- Directed by: Earl E. Smith
- Screenplay by: Earl E. Smith
- Produced by: Earl E. Smith Barbara Pryor
- Starring: Joe Don Baker Sondra Locke Ted Neeley Dennis Fimple John Davis Chandler Linda Dano Slim Pickens
- Cinematography: James W. Roberson
- Edited by: Tom Boutross
- Music by: Jaime Mendoza-Nava
- Production company: Farwinds Productions
- Distributed by: Howco International Pictures
- Release date: June 10, 1977;
- Running time: 114 minutes
- Country: United States
- Language: English

= The Shadow of Chikara =

1977 American horror film

The Shadow of Chikara (also known as Demon Mountain, The Ballad of Virgil Cane, Thunder Mountain, Wishbone Cutter, and The Curse of Demon Mountain) is a 1977 American horror Western film written and directed by Earl E. Smith. The film stars Joe Don Baker, Sondra Locke, Ted Neeley, Dennis Fimple, John Davis Chandler, Linda Dano and Slim Pickens. It features the song The Night They Drove Old Dixie Down by The Band.

==Plot==

Confederate veterans of the last battle of the American Civil War team up with a geologist and set out to find a hidden treasure: diamonds hidden in a cave in an Arkansas mountain. However, the soldiers find they are being followed by a mysterious hunter (or hunters) who may have a connection to a mythic eagle spirit, Chikara.

==Cast==
- Joe Don Baker as Wishbone Cutter
- Sondra Locke as Drusilla Wilcox
- Ted Neeley as Amos Richmond
- Dennis Fimple as Posey
- John Davis Chandler as Rafe
- Linda Dano as Rosalie Cutter
- Slim Pickens as Virgil Cane

==Production==
The Shadow of Chikara is the first feature film ever shot on the Buffalo National River. Principal photography commenced on October 21, 1976, in Yellville, Arkansas. Production moved to Bull Shoals-White River State Park by early November and continued in the area for seven weeks. NBC affiliate KYTV of Springfield, Missouri aired a behind-the-scenes program on November 21, 1976.

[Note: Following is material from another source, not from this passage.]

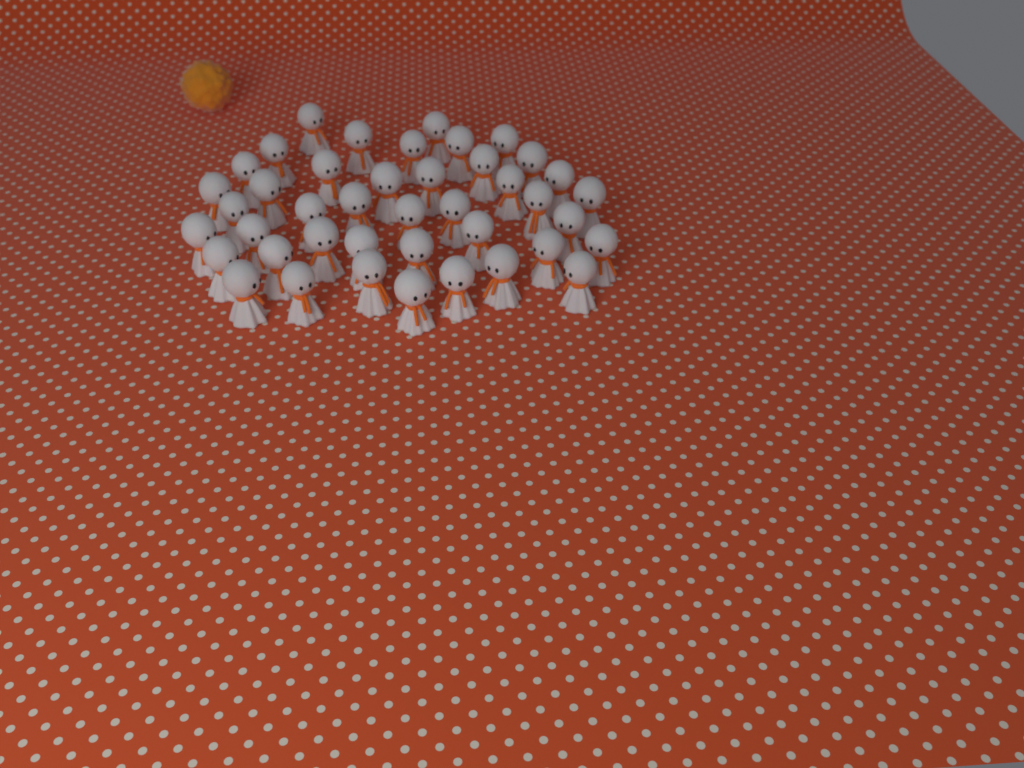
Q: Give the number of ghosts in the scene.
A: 42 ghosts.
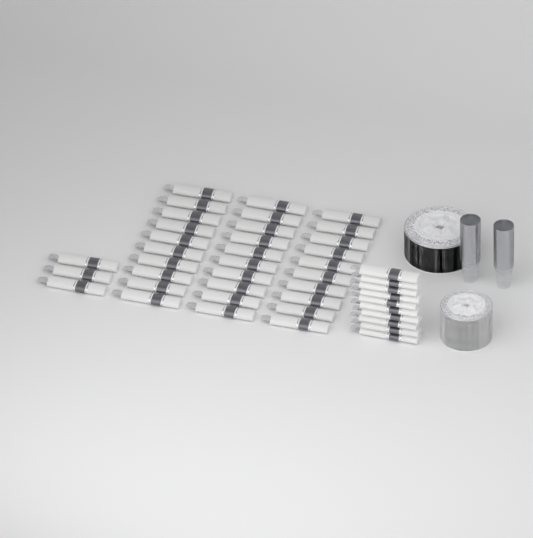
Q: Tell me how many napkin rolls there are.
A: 43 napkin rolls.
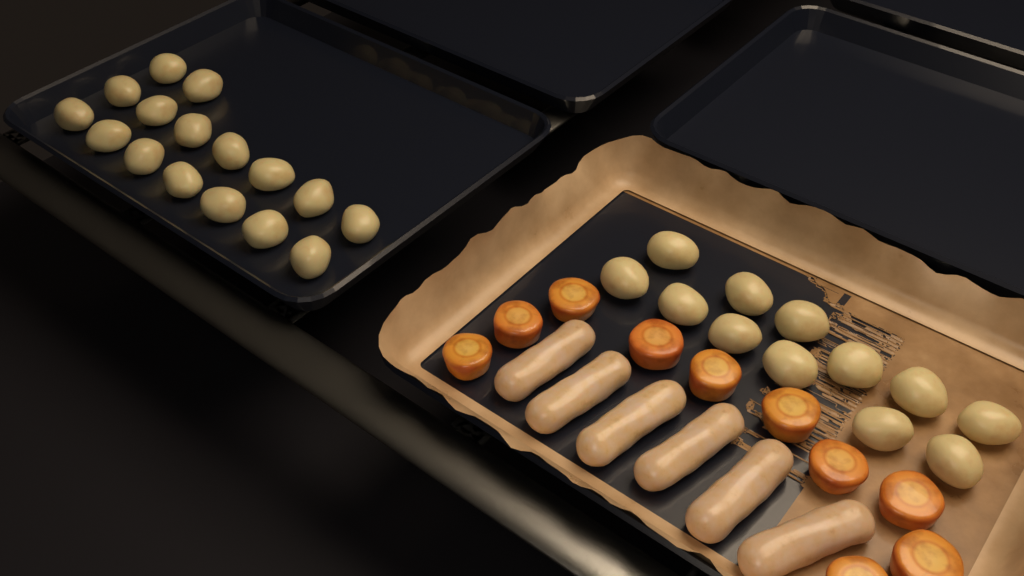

Locke's then-boyfriend Clint Eastwood flew in about three weeks into the shoot and spent his days touring the countryside and fishing while she worked.

==Release==
It was released on June 10, 1977, by Howco International Pictures.

==Home media==
The film was released on DVD by Mill Creek Entertainment on July 5, 2005. It was later released by Dead Of Night on February 20, 2006. It was re-released by Mill Creek on September 12, that same year. In 2015, it was released by Movies Unlimited and Willette Acquisition Corp. on July 10, and 20th respectively.